Symons admitted it was an honour to join such esteemed company.
He said: ‘I’m really chuffed to have had the call, it’s a great honour.
‘There are some real heroes in there and Pompey legends, even if there are a few mugs like Andy Awford, who dilute it slightly!
‘Awfs sent me a text saying they are letting anyone in now, when he heard. I’m hoping it was in jest.
‘Seriously, there are some fabulous names in there and it’s wonderful to be thought of even in the same breath as some of these people.
‘I had great times when I was playing at the club and loved my time at Pompey.
‘We had some ups and downs but to be part of the city and football club was brilliant for me.
‘You move away and do other things but to be thought of still is really nice.
‘I’ve still got a lot of friends in Pompey and family.

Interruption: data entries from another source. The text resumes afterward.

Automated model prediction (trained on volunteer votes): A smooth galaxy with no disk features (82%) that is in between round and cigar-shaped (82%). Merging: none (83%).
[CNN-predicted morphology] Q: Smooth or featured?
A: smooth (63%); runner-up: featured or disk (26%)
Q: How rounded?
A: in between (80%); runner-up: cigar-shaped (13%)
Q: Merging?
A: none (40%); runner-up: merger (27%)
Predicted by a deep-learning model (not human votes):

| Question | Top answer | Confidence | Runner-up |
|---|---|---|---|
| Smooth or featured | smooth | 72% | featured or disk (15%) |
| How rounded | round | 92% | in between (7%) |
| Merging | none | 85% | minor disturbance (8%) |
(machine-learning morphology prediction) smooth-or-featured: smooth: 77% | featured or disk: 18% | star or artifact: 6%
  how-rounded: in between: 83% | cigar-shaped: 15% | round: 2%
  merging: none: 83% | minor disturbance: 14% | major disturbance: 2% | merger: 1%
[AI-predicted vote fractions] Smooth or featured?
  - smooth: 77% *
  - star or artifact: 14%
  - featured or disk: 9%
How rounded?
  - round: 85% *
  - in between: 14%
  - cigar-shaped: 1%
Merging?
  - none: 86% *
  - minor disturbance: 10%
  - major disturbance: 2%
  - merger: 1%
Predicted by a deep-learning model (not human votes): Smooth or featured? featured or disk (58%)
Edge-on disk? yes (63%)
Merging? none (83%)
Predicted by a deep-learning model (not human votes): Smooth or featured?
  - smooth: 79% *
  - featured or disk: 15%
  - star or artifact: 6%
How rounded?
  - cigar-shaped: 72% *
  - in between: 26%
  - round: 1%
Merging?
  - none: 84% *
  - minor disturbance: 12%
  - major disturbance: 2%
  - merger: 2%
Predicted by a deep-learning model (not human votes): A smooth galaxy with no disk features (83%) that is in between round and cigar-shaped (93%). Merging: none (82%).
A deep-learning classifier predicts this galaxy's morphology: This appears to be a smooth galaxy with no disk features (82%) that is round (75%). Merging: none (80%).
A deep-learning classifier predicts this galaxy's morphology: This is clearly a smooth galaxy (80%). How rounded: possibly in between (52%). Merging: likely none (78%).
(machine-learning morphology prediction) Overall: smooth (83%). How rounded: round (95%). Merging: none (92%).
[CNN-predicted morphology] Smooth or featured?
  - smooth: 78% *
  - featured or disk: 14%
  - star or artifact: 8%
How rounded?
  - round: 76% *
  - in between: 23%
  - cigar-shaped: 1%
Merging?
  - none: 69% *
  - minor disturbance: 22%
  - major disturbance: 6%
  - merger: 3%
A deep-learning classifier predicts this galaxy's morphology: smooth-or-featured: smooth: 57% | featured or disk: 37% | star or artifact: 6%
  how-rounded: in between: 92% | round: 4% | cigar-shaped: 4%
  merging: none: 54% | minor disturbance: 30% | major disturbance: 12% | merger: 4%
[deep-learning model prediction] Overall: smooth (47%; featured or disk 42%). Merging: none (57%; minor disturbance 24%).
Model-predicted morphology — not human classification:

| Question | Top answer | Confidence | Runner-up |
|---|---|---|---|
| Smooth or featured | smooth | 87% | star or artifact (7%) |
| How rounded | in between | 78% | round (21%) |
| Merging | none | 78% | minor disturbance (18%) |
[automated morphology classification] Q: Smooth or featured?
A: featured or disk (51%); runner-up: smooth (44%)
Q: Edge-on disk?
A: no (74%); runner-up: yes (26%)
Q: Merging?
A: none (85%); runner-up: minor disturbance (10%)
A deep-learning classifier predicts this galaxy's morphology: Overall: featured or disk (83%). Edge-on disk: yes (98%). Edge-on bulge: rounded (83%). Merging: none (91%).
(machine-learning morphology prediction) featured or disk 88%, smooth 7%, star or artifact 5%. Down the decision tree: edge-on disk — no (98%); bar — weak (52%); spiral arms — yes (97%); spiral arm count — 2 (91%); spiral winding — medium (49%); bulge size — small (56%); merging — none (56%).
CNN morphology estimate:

It’s quite touching to be remembered.’
Symons went on to make 192 appearances for Pompey after making the breakthrough in a 1991-92 season which will live long in the memory of supporters.
He said: ‘The FA Cup semi-final in my first full season was a massive one.
‘People still remember that.
‘Obviously the club went on to have success after that but it was such a great time. People remember it fondly.
‘I remember running out at Blackburn that first season and the Pompey fans didn’t know who half of us were!
‘They had big signings and had Jack Walker’s money but we got a draw and that was when people started to notice us.
‘We were a bunch of snotty-nosed kids with a few experienced pros.
‘No-one expected anything but they were exciting times against the odds.
‘We gelled. There was the youth with a little bit of nous that was passed on to us.
‘It was a good balance. We had an excellent manager in Jim (Smith) and good backing from brilliant supporters.
‘Jim’s remit was to reduce the wage bill so his hand was forced a bit.
‘But he had faith in us and it came together.’
Symons still remembers fondly the relationship he had with Pompey and the city as a whole.
It’s a bond which remains strong.
He said: ‘It was different era and we were part of the community.
‘My mates were Pompey fans and we’d all go out together.
‘I knew all the cross-sections of the city and that was what made it fun.
‘I’ve always loved the club, the city and the people of Pompey.’